3. Combine with middleware validation and OpenAPI contract alignment

Validate that your OpenAPI/Swagger spec accurately reflects required security schemes and that runtime checks enforce path and query constraints. Use hooks to reject requests that attempt to override scoped identifiers.

const feathers = require('@feathersjs/feathers');
const express = require('@feathersjs/express');
const app = express(feathers());

app.use('/profiles', {
  before: {
    find: [validateScopes()]
  },
  async find(params) {
    const { user } = params;
    return db.profiles.find({ where: { userId: user.id } });
  }
});

function validateScopes() {
  return context => {
    const { user, query } = context;
    // Ensure client cannot override userId
    if (query.userId && query.userId !== user.id) {
      throw new Error('Forbidden: scope violation');
    }
    return context;
  };
}

// Authentication hook that sets params.user
app.hooks({
  before: {
    all: [authHook()]
  }
});

app.listen(3030);

These patterns reduce Zone Transfer risk by ensuring API keys do not bypass row-level authorization and by binding keys to specific principals with clearly defined data boundaries. middleBrick’s CLI tool can scan your FeathersJS endpoints to verify that Property Authorization and Input Validation checks pass, while the GitHub Action can enforce a security score threshold in CI/CD to prevent regressions.

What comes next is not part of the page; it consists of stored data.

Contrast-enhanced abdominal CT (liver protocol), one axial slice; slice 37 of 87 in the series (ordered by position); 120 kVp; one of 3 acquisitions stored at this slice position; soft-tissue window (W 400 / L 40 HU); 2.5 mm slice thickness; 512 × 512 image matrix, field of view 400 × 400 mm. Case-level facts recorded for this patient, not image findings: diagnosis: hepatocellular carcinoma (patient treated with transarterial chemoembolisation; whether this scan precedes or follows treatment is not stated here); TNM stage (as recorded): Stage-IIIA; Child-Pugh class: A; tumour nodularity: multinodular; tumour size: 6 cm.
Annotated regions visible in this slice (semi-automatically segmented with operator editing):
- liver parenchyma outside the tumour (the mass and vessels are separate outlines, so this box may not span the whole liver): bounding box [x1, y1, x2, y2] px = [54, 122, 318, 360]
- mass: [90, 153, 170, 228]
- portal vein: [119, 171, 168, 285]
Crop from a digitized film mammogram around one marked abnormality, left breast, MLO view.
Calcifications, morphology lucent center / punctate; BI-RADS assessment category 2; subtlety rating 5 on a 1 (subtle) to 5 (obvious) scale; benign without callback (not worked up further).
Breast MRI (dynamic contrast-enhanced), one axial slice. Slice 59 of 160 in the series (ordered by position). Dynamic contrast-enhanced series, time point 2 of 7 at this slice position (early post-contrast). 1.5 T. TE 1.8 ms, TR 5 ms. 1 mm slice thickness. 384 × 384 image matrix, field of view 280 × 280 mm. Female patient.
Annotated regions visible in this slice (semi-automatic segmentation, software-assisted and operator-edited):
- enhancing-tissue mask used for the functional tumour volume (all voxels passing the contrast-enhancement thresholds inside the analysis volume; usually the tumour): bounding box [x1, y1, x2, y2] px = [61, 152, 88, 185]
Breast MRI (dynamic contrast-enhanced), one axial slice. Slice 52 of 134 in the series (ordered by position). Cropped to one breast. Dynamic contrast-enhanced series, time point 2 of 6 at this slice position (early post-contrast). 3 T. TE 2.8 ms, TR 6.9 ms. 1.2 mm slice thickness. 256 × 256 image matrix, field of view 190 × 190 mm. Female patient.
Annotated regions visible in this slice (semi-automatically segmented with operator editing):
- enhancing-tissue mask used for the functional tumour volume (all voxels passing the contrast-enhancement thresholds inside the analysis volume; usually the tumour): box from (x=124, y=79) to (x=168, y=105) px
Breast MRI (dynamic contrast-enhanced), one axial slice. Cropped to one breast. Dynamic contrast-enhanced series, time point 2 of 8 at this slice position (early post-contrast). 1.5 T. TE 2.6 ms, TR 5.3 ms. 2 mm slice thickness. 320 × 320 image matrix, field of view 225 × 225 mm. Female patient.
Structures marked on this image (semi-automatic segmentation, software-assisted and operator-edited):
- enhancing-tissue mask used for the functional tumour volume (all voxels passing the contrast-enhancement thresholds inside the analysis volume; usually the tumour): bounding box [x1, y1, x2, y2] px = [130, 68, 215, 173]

Frequently Asked Questions

Can API keys alone safely control access to sensitive FeathersJS endpoints?
No. API keys should map to specific principals and be combined with row-level scoping (e.g., user ID filters) to prevent Zone Transfer. Use authentication hooks to enrich request context and enforce ownership checks in service queries.
How can I verify my FeathersJS API enforces proper scoping?
Use middleBrick’s CLI to scan endpoints for Property Authorization and Input Validation findings. The scanner correlates OpenAPI/Swagger specs with runtime behavior to detect missing filters or overly broad queries that enable data enumeration across zones.